Under independence, the number of individuals out of the total counts that are expected to be in the $ij$th cell is equal to

\[ \mbox{Expected}_{ij}=\frac{\mbox{row}\;i \;\mbox{total} \times \mbox{column}\;j \;\mbox{total}}{\mbox{total count in the table}} \]

For the cell Mammogram/Yes, the (1,1) cell, we have

\[ \frac{1005 \times 44,925}{89835}=502.5839=E_{11}. \]

Here, $E_{11}$ is the expected count, under the independence hypothesis, in the $(1,1)$th cell. For all the cells in the table we have

xx$expected

##            resp
## trt              Yes       No
##   Mammogram 502.5839 44422.42
##   Control   502.4161 44407.58

The residuals and standaried residuals

WE difense the cell’s residual $e_{ij}$ by

\[ e_{ij}=O_{ij}-{E_{ij}}. \]

For the cell Mammogram/Yes, $e_{11}=O_{11}-E_{11}=500-502.6=-2.6$.

e11<-(xx$observed-xx$expected)[1,1]
e11

## [1] -2.583904

The standardized residuals for the $ij$th cell, $r_{ij}$, is given by

\[ r_{ij}=\frac{O_{ij}-{E_{ij}}}{\sqrt{E_{ij}}}=\frac{e_{ij}}{\sqrt{E_{ij}}}. \]
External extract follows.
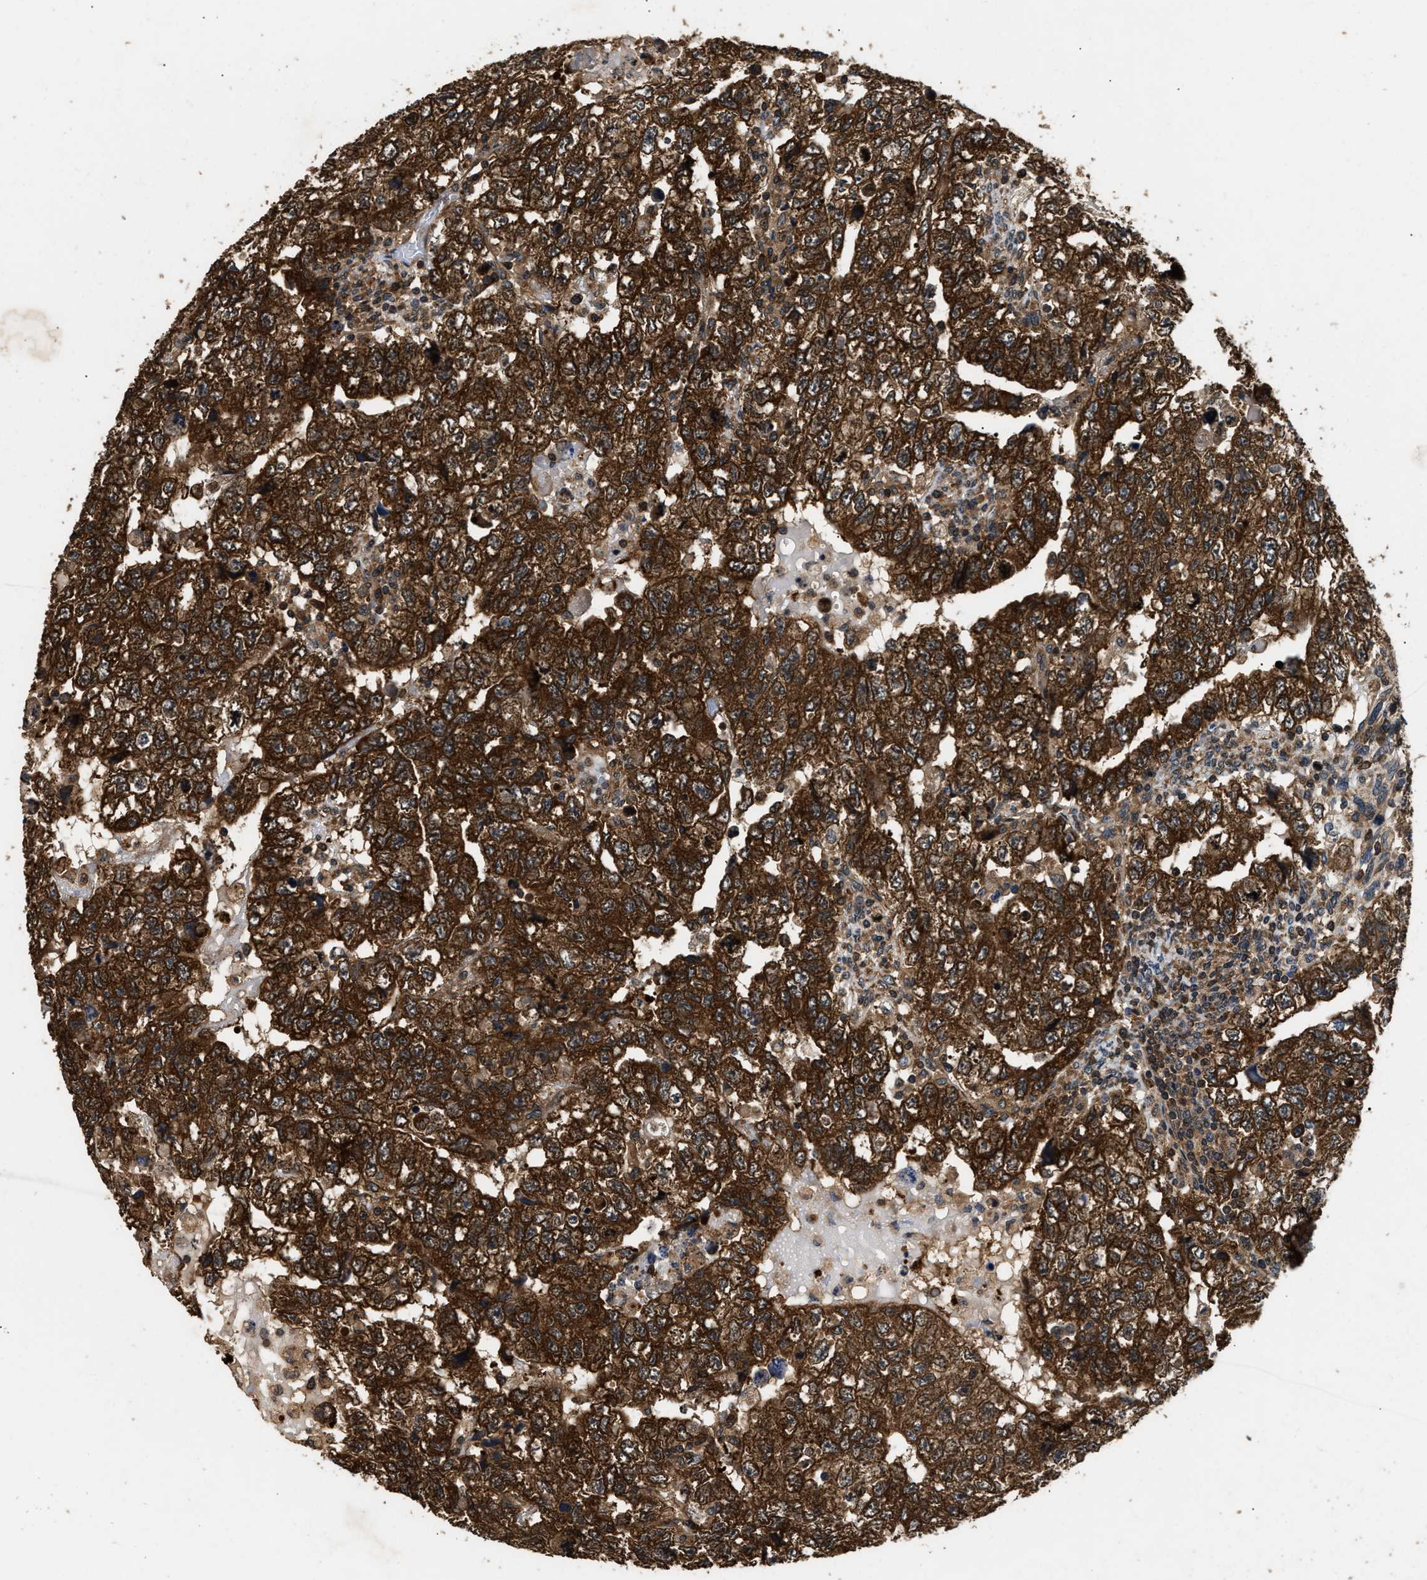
{"staining": {"intensity": "strong", "quantity": ">75%", "location": "cytoplasmic/membranous"}, "tissue": "testis cancer", "cell_type": "Tumor cells", "image_type": "cancer", "snomed": [{"axis": "morphology", "description": "Carcinoma, Embryonal, NOS"}, {"axis": "topography", "description": "Testis"}], "caption": "Tumor cells show high levels of strong cytoplasmic/membranous staining in about >75% of cells in human testis embryonal carcinoma.", "gene": "DNAJC2", "patient": {"sex": "male", "age": 36}}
For the cell Mammogram/Yes

\[ r_{11}=\frac{e_{11}}{\sqrt{E_{11}}}=\frac{-2.6}{\sqrt{502.6}}=-0.1152583. \]

e11/sqrt(xx$expected[1,1])

## [1] -0.1152583

For all cells in the table we have

xx$residuals

##            resp
## trt                 Yes          No
##   Mammogram -0.11525826  0.01225957
##   Control    0.11527751 -0.01226162

a<-as.vector(xx$residuals)
a

## [1] -0.11525826  0.11527751  0.01225957 -0.01226162

The $\chi^{2}$ statistic

Previously, test statistics have been constructed by calculating the difference between a point estimate and a null value, then dividing by the standard error of the point estimate to standardize the difference. The $chi^{2}$ statistic is based on a different idea. In each cell of a table, the difference observed - expected ($O_{ij}-E_{ij}$) is a measure of the discrepancy between what was observed in the data and what should have been observed under the null hypothesis of no association. If the row and colum variables are highly associated, that difference will be large. Two adjustments are made to the differences before the final statistic is calculated. First, since both positive and negative differences suggest a lack of independence, the differences are squared to remove the effect of the sign. Second, cells with larger counts may have larger discrepancies by chance alone, so the squared differences in each cell are scaled by the number expected in the cell under the hypothesis of independence. The final $\chi^{2}$ statistic is the sum of these standardized squared differences, where the sum has one term for each cell in the table. The $\chi^{2}$ test statistic is calculated as

\[ \chi^{2}=\sum_{ij} \left ( \frac{\mbox{Observed count}_{ij}-{\mbox{Expected count}_{ij}}}{\sqrt{\mbox{Expected count}_{ij}}} \right )^{2}, \]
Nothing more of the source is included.